Joint Employer Liability
AB 1701 would provide that, for certain construction contracts entered into on or after January 1, 2018, direct contractors assume and are liable for unpaid wages, benefits, or contributions a subcontractor owes for labor connected to the contract, and would require subcontractors to provide required payroll records upon a direct contractor’s request.
AB 168 would limit an employer’s ability to ask about or rely on an applicant’s salary history when making employment decisions, and requires employers to provide, upon request, a position's pay scale information.
Wage & Hour
SB 490 would require at least semi-monthly payment of commissions to employees licensed per the Barbering and Cosmetology Act, define the circumstances that constitute commissions, and set the minimum pay rate for rest and recovery periods.
AB 978 would require employers to provide, for free, a written or electronic copy of their written injury prevention program within 10 business days of a request by employees or their representative.
AB 1222 would remove specialized mobile radio devices and two-way messaging devices from the list of examples of electronic wireless communications devices that may not be used while driving.
SB 258 would create the Cleaning Product Right to Know Act of 2017 and generally require employers that are required to maintain and ensure the accessibility of safety data sheets tomake available information concerning chemicals included in certain products at the workplace.
SB 295 would require farm labor contractors to provide mandatory sexual harassment training to agricultural employees in the language the employees understand, which may be accomplished either by providing training in that language or having the training interpreted into that language. Additionally, it would create a new statute that imposes liability on farm labor contractors that: 1) do not comply with training requirements; 2) do not provide employees a record of their training or a copy of the state’s sexual harassment pamphlet; 3) falsify employee training completion records; and/or 4) do not keep training records.
SB 396 would require employers with 50 or more employees to include in their sexual harassment training to supervisory employees, training on harassment based on gender identity, gender expression, and sexual orientation. It would also require employers with five or more employees to display in the workplace a Department of Fair Employment and Housing poster regarding transgender rights.

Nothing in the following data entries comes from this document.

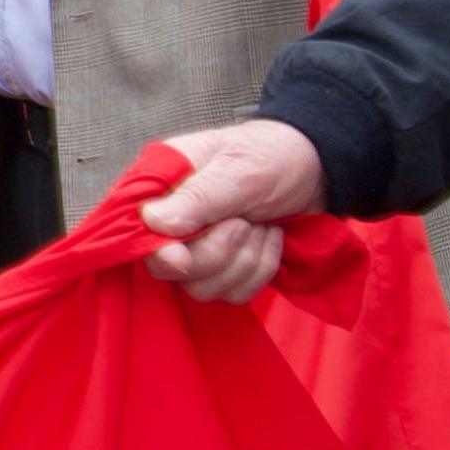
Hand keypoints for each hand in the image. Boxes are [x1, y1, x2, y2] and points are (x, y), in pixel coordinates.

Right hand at [133, 119, 325, 301]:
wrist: (315, 168)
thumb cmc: (273, 155)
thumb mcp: (239, 168)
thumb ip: (199, 197)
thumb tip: (152, 222)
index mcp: (162, 185)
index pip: (134, 230)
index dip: (157, 251)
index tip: (183, 258)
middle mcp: (171, 220)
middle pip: (168, 269)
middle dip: (218, 253)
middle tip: (245, 221)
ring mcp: (197, 248)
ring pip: (202, 288)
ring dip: (244, 261)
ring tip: (261, 226)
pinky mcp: (223, 269)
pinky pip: (232, 294)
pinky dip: (260, 271)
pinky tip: (268, 239)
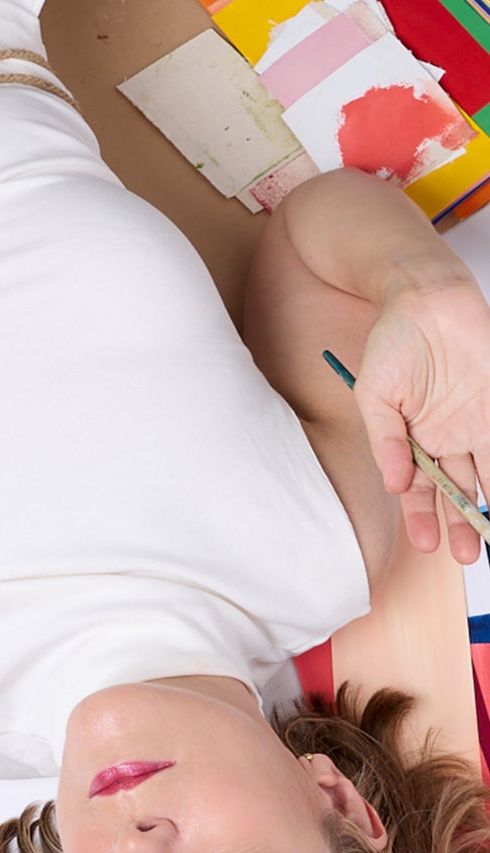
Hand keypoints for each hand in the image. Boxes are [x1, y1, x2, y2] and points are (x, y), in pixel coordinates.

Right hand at [352, 281, 489, 561]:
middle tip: (468, 553)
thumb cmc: (394, 343)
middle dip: (463, 524)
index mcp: (416, 439)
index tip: (427, 544)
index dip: (424, 517)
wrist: (426, 299)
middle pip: (460, 489)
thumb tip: (396, 485)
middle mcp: (451, 436)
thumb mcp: (375, 396)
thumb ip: (387, 441)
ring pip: (489, 475)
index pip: (422, 488)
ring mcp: (479, 422)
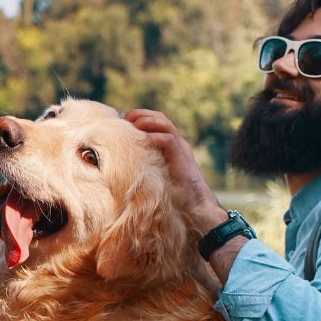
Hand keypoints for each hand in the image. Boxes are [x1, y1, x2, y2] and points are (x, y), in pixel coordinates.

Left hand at [123, 109, 226, 231]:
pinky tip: (144, 139)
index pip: (157, 123)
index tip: (124, 121)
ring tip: (134, 123)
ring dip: (148, 121)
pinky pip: (169, 140)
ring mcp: (181, 149)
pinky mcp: (182, 158)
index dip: (140, 117)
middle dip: (142, 114)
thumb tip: (123, 165)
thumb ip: (147, 166)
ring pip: (166, 125)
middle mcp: (178, 144)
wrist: (197, 206)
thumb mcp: (157, 176)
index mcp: (172, 146)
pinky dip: (155, 137)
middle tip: (126, 117)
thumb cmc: (175, 196)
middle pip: (161, 118)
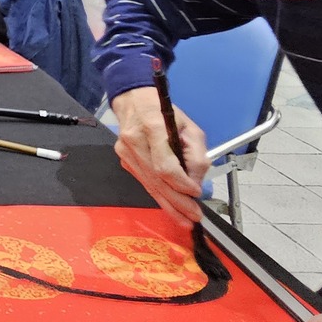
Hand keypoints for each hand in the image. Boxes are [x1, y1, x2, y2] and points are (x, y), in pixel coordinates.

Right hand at [108, 87, 208, 225]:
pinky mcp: (124, 161)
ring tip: (185, 220)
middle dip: (178, 202)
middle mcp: (135, 142)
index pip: (165, 165)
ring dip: (169, 205)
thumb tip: (196, 182)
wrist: (133, 101)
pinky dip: (159, 196)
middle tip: (194, 216)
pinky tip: (171, 207)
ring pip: (149, 186)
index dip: (182, 183)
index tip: (196, 192)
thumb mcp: (189, 126)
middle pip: (157, 181)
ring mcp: (126, 153)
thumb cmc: (163, 111)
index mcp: (153, 127)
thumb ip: (197, 154)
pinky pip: (145, 182)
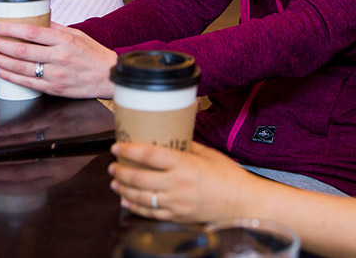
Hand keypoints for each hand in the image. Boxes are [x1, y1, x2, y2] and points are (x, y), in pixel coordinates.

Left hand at [0, 22, 116, 98]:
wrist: (109, 76)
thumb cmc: (94, 55)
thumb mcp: (77, 35)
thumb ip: (55, 28)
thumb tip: (36, 20)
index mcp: (64, 40)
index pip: (31, 32)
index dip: (10, 29)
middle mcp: (59, 56)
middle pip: (21, 50)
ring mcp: (56, 74)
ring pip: (20, 67)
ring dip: (0, 60)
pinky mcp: (54, 88)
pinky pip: (27, 82)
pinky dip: (10, 76)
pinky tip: (0, 71)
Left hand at [109, 142, 257, 222]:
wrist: (242, 203)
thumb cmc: (229, 177)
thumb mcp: (209, 154)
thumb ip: (189, 147)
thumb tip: (173, 138)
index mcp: (184, 164)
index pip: (149, 155)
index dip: (129, 150)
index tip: (117, 146)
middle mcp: (176, 184)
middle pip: (138, 178)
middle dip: (121, 171)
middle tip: (113, 165)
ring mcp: (175, 203)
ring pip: (140, 197)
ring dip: (123, 189)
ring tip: (115, 182)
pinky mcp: (177, 217)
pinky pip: (150, 214)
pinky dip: (135, 207)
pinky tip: (127, 202)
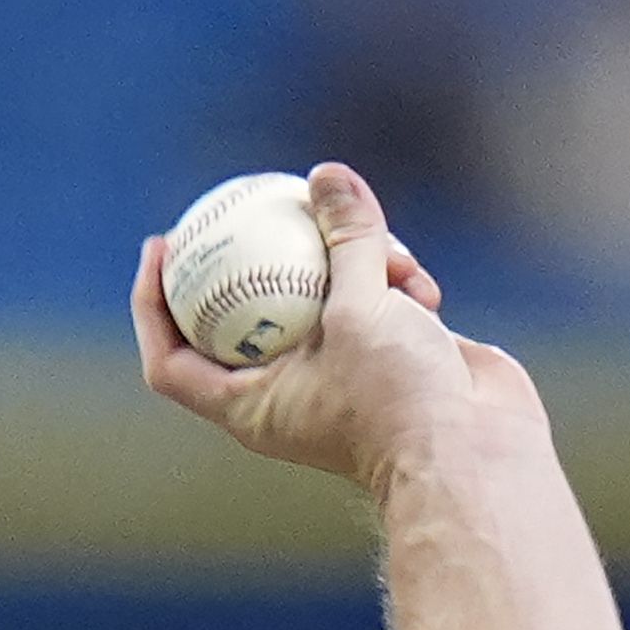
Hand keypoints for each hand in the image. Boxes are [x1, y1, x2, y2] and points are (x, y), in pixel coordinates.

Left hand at [132, 162, 543, 496]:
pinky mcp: (387, 357)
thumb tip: (325, 175)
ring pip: (323, 292)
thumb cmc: (400, 400)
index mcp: (249, 404)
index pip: (171, 360)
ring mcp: (338, 374)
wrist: (476, 454)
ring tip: (392, 262)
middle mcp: (285, 392)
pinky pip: (375, 300)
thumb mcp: (362, 308)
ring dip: (358, 261)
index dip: (153, 303)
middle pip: (245, 312)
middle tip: (246, 200)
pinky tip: (425, 288)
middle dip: (255, 254)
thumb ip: (344, 238)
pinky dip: (397, 286)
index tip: (161, 244)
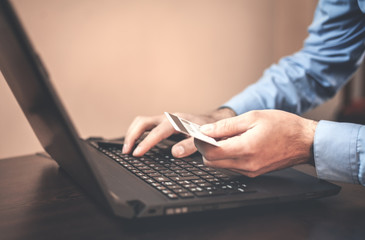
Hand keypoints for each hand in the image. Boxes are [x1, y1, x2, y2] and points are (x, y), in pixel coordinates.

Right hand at [123, 108, 235, 156]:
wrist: (211, 121)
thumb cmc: (208, 130)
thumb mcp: (204, 138)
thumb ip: (191, 145)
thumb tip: (175, 153)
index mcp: (177, 121)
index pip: (157, 132)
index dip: (146, 143)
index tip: (137, 153)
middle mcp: (167, 118)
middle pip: (142, 122)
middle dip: (132, 136)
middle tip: (126, 152)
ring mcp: (163, 120)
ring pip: (141, 123)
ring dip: (132, 134)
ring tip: (126, 150)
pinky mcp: (161, 124)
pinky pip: (145, 126)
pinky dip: (137, 134)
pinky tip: (134, 144)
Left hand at [195, 110, 317, 176]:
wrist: (304, 142)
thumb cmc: (282, 126)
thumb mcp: (253, 117)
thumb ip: (226, 126)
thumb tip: (205, 131)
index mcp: (246, 149)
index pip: (211, 152)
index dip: (200, 142)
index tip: (200, 133)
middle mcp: (246, 164)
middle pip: (211, 162)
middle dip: (206, 148)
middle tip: (211, 134)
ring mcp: (250, 171)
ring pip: (220, 166)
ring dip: (216, 152)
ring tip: (226, 137)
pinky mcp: (253, 173)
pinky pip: (231, 167)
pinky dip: (227, 156)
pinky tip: (235, 144)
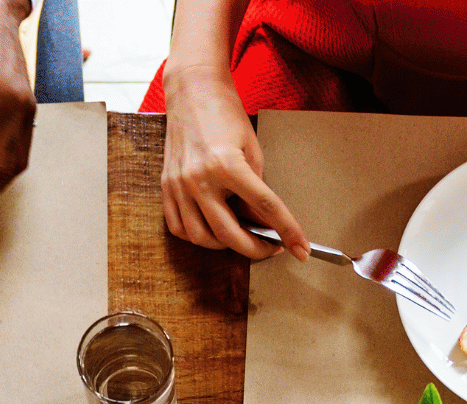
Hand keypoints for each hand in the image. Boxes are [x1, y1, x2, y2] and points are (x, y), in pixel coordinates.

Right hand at [158, 71, 305, 261]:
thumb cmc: (225, 114)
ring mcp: (178, 185)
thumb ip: (257, 187)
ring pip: (200, 238)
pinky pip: (178, 227)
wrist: (192, 91)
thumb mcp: (252, 148)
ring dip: (224, 246)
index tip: (301, 248)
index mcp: (227, 165)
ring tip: (240, 237)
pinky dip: (196, 237)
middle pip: (229, 234)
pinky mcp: (166, 186)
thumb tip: (262, 221)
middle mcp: (199, 179)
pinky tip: (212, 230)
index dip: (287, 231)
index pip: (264, 208)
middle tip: (270, 247)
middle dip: (254, 249)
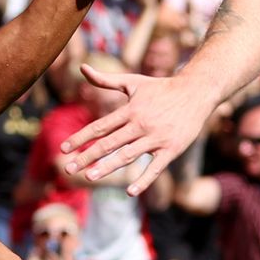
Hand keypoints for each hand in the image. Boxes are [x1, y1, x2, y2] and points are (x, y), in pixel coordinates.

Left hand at [62, 66, 213, 195]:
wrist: (196, 91)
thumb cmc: (161, 88)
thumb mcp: (133, 81)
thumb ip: (105, 79)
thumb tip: (82, 67)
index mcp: (130, 110)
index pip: (100, 126)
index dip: (80, 137)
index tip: (63, 148)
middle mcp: (140, 124)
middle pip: (108, 143)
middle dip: (86, 156)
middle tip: (67, 168)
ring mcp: (156, 138)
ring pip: (127, 155)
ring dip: (107, 167)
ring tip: (89, 177)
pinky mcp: (171, 149)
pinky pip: (155, 168)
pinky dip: (144, 180)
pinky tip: (130, 192)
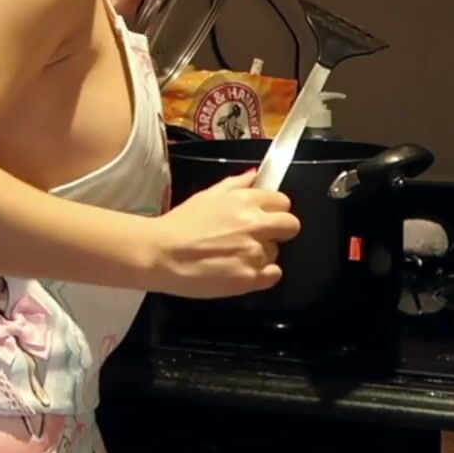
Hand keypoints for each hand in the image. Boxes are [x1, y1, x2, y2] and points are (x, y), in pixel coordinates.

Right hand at [147, 170, 298, 298]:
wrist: (161, 253)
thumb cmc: (179, 224)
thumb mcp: (207, 196)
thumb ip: (235, 184)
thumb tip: (255, 174)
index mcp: (246, 200)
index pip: (283, 201)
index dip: (274, 209)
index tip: (265, 216)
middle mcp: (255, 225)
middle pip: (291, 226)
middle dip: (279, 230)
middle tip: (259, 237)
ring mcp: (255, 253)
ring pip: (277, 253)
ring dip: (262, 254)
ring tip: (235, 256)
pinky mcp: (250, 278)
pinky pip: (274, 275)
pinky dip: (262, 275)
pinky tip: (242, 271)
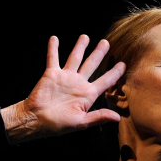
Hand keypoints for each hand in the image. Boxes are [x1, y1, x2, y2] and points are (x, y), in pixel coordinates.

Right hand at [2, 35, 125, 141]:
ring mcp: (65, 77)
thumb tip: (117, 117)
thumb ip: (99, 117)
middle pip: (91, 64)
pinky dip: (53, 48)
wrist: (37, 120)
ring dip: (80, 47)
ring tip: (86, 36)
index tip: (124, 65)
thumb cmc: (59, 124)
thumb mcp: (81, 122)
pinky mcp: (51, 74)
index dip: (115, 73)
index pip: (105, 81)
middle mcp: (78, 83)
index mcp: (88, 94)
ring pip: (74, 58)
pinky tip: (55, 38)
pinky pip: (53, 58)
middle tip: (106, 43)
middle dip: (99, 53)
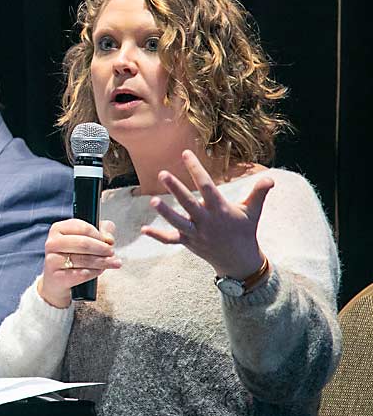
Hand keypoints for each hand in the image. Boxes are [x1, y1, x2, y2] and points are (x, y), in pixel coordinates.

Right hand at [39, 218, 119, 307]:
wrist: (57, 279)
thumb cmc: (73, 255)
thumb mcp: (86, 238)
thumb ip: (102, 232)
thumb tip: (109, 239)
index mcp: (58, 229)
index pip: (83, 228)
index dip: (99, 235)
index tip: (108, 241)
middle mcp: (52, 243)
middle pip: (84, 243)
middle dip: (102, 248)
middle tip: (112, 252)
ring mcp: (52, 261)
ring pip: (84, 260)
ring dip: (102, 261)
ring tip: (112, 263)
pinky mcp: (57, 277)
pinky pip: (82, 274)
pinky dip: (94, 272)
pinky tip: (100, 270)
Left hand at [141, 150, 271, 277]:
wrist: (240, 261)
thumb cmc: (245, 231)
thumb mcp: (253, 211)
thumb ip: (259, 193)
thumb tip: (270, 178)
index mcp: (220, 209)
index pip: (206, 185)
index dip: (196, 169)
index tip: (185, 153)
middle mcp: (206, 220)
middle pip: (189, 202)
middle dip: (176, 188)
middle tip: (163, 174)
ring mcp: (196, 233)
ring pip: (178, 222)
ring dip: (165, 213)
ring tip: (152, 201)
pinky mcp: (189, 243)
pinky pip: (171, 240)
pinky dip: (158, 236)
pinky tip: (143, 230)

What Did Not (Yet) Make the Cut
Although unlike youth sports players, legislators are not given consolatory participation ribbons when their legislation is introduced but not enacted, they have more than one season to hoist a trophy because bills not passed by September 15 can again be considered during the next legislative session that begins in January 2018. Below are notable bills that did not make the 2017 legislative playoffs, but are likely to compete in 2018.
- AB 5 (Scheduling) would, and among other things, require employers with 10 or more employees to offer additional work hours to nonexempt employees before hiring an additional employee or subcontractor.
- AB 1099 (Gig Economy Tips) would require organizations using an online application or platform to connect customers with workers that allow payment by debit or credit card to allow tips via the same, which the worker must receive by the next regular payday following the tip.
- AB 1565 (White Collar Salary Requirements) would increase minimum salary requirements for exempt executive, administrative, and/or professional employees.
- SB 562 (Healthcare Benefits) would establish a comprehensive universal single-payer health care coverage program for California residents.
We will provide more in-depth analysis concerning enacted measures as developments occur.